Vorab ein paar Eckdaten:
Seitenanzahl: 416
ISBN: 978-3-8090-2642-6

Erscheinungstermin: 22. Februar 2016
Format:
Broschiert
Verlag: Limes


Klappentext gem. Limes:

Wer einen Traum hat, ist zu allem fähig…

Ohne ersichtlichen Grund und ohne emotionale Regung springt Marlene Adamski vom Balkon ihres Hauses in die Tiefe. Sie überlebt, spricht seither jedoch kein Wort mehr. Psychologin Ina Bartholdy findet keine Erklärung für das Verhalten der 62-jährigen Bäckersfrau, doch der Fall lässt sie nicht los. Sie fährt ins mecklenburgische Prerow, um nach ihrer Patientin zu sehen.

Marlene wird scheinbar liebevoll umsorgt. Doch das Verhalten ihres Ehemanns macht Ina stutzig. Keine Sekunde lässt er sie mit Marlene allein, will offensichtlich verhindern, dass sie mit Ina spricht. Was hat dieser Mann zu verbergen? Und was hat er mit den merkwürdigen Vorfällen zu tun, die sich in Prerow häufen?



Rezension:
Die 62-jährige Marlene Adamski sitzt mit Kaffee und selbstgemachtem Kuchen auf dem Balkon ihres Hauses, steht auf und stürzt sich von demselben. Sie überlebt, doch schweigt sie über die Gründe, warum sie sich das Leben nehmen wollte. Offensichtliche Gründe für einen Selbstmord liegen auch nicht vor. Marlene führt mit ihrem Mann auf der Halbinsel Darß eine gut gehende Bäckerei, engagierte sich sozial und sang im Gemeindechor. Warum also sollte eine solche Frau, die bisher auch noch keine Anzeichen einer psychischen Erkrankung zeigte, umbringen?

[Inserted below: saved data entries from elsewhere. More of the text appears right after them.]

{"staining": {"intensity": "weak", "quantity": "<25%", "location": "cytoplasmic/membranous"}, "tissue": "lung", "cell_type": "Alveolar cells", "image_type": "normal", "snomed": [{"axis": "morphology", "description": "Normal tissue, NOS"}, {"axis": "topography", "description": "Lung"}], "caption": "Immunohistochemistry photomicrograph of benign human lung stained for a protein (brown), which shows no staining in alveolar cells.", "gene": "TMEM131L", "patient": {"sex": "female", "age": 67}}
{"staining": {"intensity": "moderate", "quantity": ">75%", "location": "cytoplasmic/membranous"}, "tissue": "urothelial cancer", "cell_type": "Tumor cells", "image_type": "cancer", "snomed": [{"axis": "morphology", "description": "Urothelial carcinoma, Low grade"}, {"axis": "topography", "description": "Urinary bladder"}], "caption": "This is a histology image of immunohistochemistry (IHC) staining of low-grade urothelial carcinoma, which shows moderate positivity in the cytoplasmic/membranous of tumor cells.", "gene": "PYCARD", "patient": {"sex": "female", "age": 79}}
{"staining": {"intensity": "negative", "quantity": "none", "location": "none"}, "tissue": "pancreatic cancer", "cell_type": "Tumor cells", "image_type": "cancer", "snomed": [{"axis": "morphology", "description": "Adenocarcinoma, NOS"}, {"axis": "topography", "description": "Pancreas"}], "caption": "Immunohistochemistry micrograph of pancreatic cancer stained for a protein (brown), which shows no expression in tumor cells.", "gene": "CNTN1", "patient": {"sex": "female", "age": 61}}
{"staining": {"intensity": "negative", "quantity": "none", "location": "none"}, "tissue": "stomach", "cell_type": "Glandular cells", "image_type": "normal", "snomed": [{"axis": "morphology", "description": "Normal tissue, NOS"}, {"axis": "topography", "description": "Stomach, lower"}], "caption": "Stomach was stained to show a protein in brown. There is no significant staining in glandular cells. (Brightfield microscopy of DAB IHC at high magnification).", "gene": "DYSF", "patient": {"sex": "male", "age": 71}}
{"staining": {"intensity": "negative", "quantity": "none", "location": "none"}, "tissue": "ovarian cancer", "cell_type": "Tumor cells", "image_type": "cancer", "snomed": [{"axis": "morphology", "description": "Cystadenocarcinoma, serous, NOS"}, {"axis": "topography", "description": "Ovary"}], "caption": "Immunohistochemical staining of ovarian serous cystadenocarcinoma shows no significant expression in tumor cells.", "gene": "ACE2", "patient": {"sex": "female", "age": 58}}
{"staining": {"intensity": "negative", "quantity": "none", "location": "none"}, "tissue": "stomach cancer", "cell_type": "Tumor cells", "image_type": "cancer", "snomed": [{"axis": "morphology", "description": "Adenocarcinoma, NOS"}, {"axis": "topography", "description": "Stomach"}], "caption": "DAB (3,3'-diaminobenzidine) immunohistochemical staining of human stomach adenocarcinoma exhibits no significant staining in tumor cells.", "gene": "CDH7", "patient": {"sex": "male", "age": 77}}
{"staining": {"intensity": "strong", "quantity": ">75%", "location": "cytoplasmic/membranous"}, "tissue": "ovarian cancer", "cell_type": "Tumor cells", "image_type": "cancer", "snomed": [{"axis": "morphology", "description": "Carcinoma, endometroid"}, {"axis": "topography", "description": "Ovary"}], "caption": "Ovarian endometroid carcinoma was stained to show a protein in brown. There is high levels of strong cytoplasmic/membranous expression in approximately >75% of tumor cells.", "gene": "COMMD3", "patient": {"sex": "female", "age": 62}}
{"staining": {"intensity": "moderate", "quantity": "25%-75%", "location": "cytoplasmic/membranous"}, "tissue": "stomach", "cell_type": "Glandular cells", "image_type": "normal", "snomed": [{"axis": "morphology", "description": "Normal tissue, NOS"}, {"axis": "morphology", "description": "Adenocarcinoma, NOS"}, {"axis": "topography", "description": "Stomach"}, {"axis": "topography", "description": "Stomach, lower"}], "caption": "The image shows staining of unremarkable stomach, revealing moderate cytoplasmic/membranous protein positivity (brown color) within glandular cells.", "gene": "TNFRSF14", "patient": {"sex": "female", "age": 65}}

Psychologin Ina Bartholdy betreut Marlene während ihres Krankenhausaufenthaltes und bietet ihr an, nach ihrer Entlassung eine Therapie bei ihr zu machen. Gerd Adamski, Marlenes Ehemann, hält so gar nichts davon und überhaupt würde alles von allein wieder in Ordnung kommen, wenn seine Frau nur wieder körperlich genesen ist. Entgegen dem Willen ihres Mannes beschließt Marlene, die Therapie bei Ina zu machen, auch wenn es der Frau unheimlich schwer fällt, sich ihrer Psychologin gegenüber zu öffnen. Es scheint fast so, als belaste ein großes Geheimnis ihre Seele und sie könne dennoch nicht darüber sprechen. Dafür hinterlässt sie Hinweise, denen Ina folgt und so langsam aber sicher hinter Marlenes Geheimnis kommt.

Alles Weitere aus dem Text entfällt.